Cual ha sido mi sorpresa cuando se ha colgado apenas cargar desde el disco duro. Reinicié, volví a cargar, mismo cuelgue. Reinicié y... las temidas tres luces rojas de la muerte. Mi Xbox 360, salvo milagro, está en un coma profundo sin actividad cerebral del que no va a despertar.
No es nuevo este problema para la blanca de Microsoft, que desde su lanzamiento en noviembre de 2005 le azota con un chorreo constante de devoluciones de consolas que, al no haber cumplido la garantía, deben sustituirse o repararse. No puedo ni imaginar el coste que eso tiene que implicar para la compañía de Redmont, lo cual indeflectiblemente repercutirá en los usuarios. Y tampoco puedo ni imaginar el tamaño de esta chapuza que afecte a TANTOS usuarios simultáneamente.
No se trata del "conozco a alguien, un amigo de un amigo que...", no. Todos y cada uno de los usuarios no pasan del primer salto relacional cuando hablan de las famosas tres luces rojas. En mi caso es sencillo: Ramón Méndez, redactor de MeriStation, es uno de ellos. Boron, el CCA, otro. Filetón, desde Jaén, también perdió a su 360. Y hay más, muchos más. No es necesario recurrir a ejemplos lejanos para saber de alguien con quién compartir esta irritante experiencia. Simplemente, como por pura lotería, hoy me tocó a mí.
Es la primera vez en mi vida que me sucede una cosa así con una consola: NES, SuperNES, Master System, Megadrive, N64, PlayStation, Xbox, PlayStation 2... todas han aguantado hasta el final de su vida "laboral"; incluso la Ps2, cuyo lector renquea tras 6 años y medio de tute (Eolo inclusive), sigue en pie ejecutando desde el disco duro ese Final Fantasy XII que tengo a medio empezar. Ahora mi consola empezará un largo viaje a Dios sabe donde y ya veremos como termina.

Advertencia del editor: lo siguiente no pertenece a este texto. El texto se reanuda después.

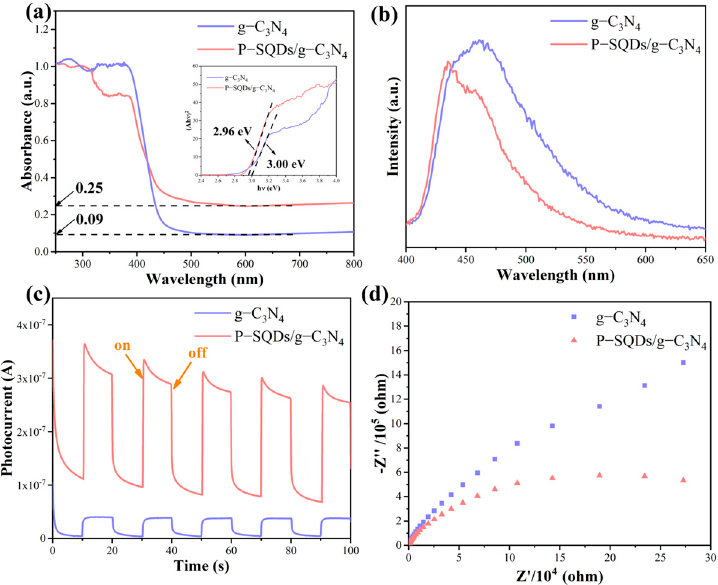
Figure 5. The comparation of P-SQDs/g-C 3 N 4 and g-C 3 N 4 . ( a ) UV–vis absorption spectra (the insert are band gap simulations using Tauc function). ( b ) Steady-state PL spectra. ( c ) Transient photocurrent curves. ( d ) EIS.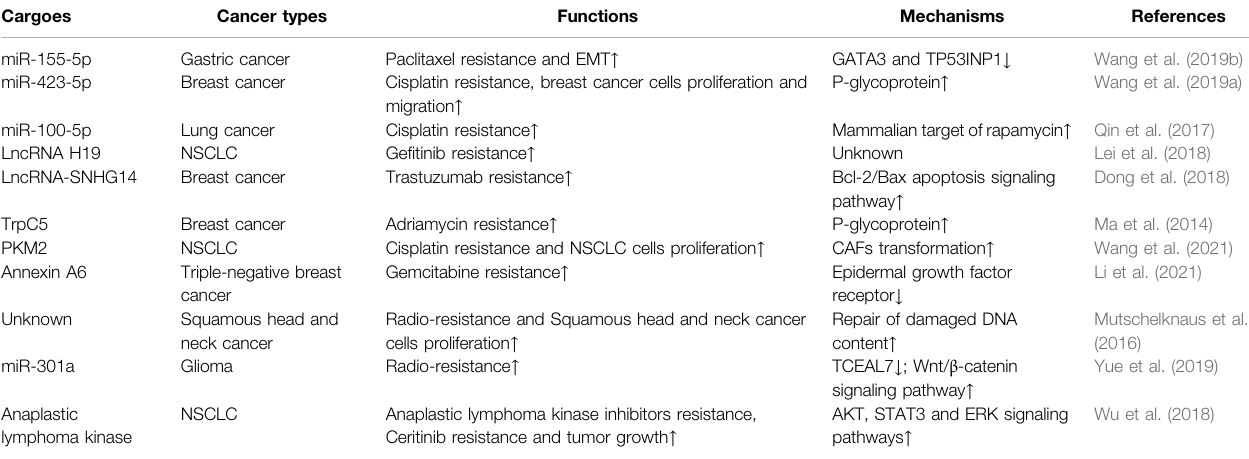
TABLE 2 | Role of tumor-derived EVs in therapy resistance.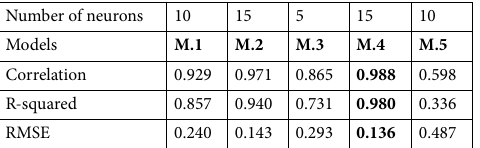
Table 3. Performance of each developed model based on the optimum number of neurons. Significant values are in bold.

La caída se mi 360 se lleva consigo varias cosas: en primer lugar mi confianza en el producto, que se ha convertido en resquemor hacia el mismo; en segundo lugar las horas de diversión que necesariamente debería haberme proporcionado, ya que era su deber por el que pagué en su momento. Y tercero, las docenas de partidas guardadas que hay en el interior, cosa que espero recuperar de un modo u otro esperando que mañana la pueda encender y traspasar sus contenidos a una tarjeta de memoria externa.
Porque si una muerte de por sí es dura, por lo menos que no se lleve también los recuerdos.